SOURCE DOCUMENT ▸

--- BEGIN ---

Thursday, January 14, 2010

Commentary on the IRS Announced Plans to Regulate ALL Tax Return Preparers

On January 4th, 2010, IRS Commissioner Doug Shulman announced the IRS would start regulating all tax preparers beginning with the 2011 filing season. The new regulations will mandate all paid tax return preparers register with the IRS, require continuing education and pass an entry competency test. While these requirements seem more than reasonable, there are some provisions which exempt CPAs and attorneys from these requirements. The reasons for the exemption are CPAs and attorneys have already passed a licensing examination and are already subject to continuing education requirements.

As a practicing CPA, I have a real big issue with exempting CPAs and attorneys from ALL of the requirements placed on “unenrolled preparers”. An unenrolled preparer is a tax preparer who assists with tax preparation and filing but who is not authorized to represent a business or individual before the IRS. Being a licensed CPA or attorney is no guarantee of tax expertise. The licensing examinations do not emphasize tax law. Plus, neither is required to take any tax related continuing education to maintain their licenses. Truth is many CPAs and attorneys have little tax experience. I should know. I prepare tax returns for them. Frankly, any CPA or attorney in tax practice and not willing to take the IRS competency test should be ashamed of themselves.

Before this announcement, I was fortunate to attend a public forum held in Chicago on September 30, 2009. The purpose of this forum was to gather input on tax return preparer standards. The forum featured two panels of representatives. The panels represented the tax software and unenrolled preparer industries. After the public forums was to provide Commissioner Shulman with a comprehensive set of recommendations to boost taxpayer compliance and to strengthen the standards for the tax preparation industry.

At this forum, I really thought the unenrolled preparers represented themselves well. The one thing they all had in common was their support for additional regulation for their industry. I suspect this panel probably had some quality tax preparers (at least the ones who didn’t represent the major chains) on it. From my own experience, there are some really good unenrolled preparers out there.

--- END ---

DATA SUPPLIED ▸
--- BEGIN ---

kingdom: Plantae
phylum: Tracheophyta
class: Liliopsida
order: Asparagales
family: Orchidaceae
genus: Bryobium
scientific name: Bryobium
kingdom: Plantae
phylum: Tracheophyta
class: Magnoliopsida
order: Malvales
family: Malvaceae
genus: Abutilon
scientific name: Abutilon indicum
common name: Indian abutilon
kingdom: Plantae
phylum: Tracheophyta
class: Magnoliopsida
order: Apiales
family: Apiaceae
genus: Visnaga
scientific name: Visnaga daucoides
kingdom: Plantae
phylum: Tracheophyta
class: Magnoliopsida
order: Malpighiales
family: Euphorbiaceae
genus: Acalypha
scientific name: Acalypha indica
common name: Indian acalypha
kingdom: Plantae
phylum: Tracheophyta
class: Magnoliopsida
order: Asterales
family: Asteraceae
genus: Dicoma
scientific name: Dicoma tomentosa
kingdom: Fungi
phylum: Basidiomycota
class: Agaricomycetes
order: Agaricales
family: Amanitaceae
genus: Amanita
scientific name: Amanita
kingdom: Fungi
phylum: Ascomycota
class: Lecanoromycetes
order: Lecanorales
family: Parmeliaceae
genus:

--- END ---

TASKS TO COMPLETE ▸
**1.** Update the stretch of the commentary from "At this forum, I" through "preparers out there.", replacing "panel" with "group".
**2.** Copy the stretch of the entries from the line containing "class: Agaricomycetes" through the end of the entries, reproducing each line without change.
The commentary and the entries have no connection to each other.

RESULTS FOR EACH TASK ▸
**1.**
At this forum, I really thought the unenrolled preparers represented themselves well. The one thing they all had in common was their support for additional regulation for their industry. I suspect this group probably had some quality tax preparers (at least the ones who didn’t represent the major chains) on it. From my own experience, there are some really good unenrolled preparers out there.

**2.**
class: Agaricomycetes
order: Agaricales
family: Amanitaceae
genus: Amanita
scientific name: Amanita
kingdom: Fungi
phylum: Ascomycota
class: Lecanoromycetes
order: Lecanorales
family: Parmeliaceae
genus:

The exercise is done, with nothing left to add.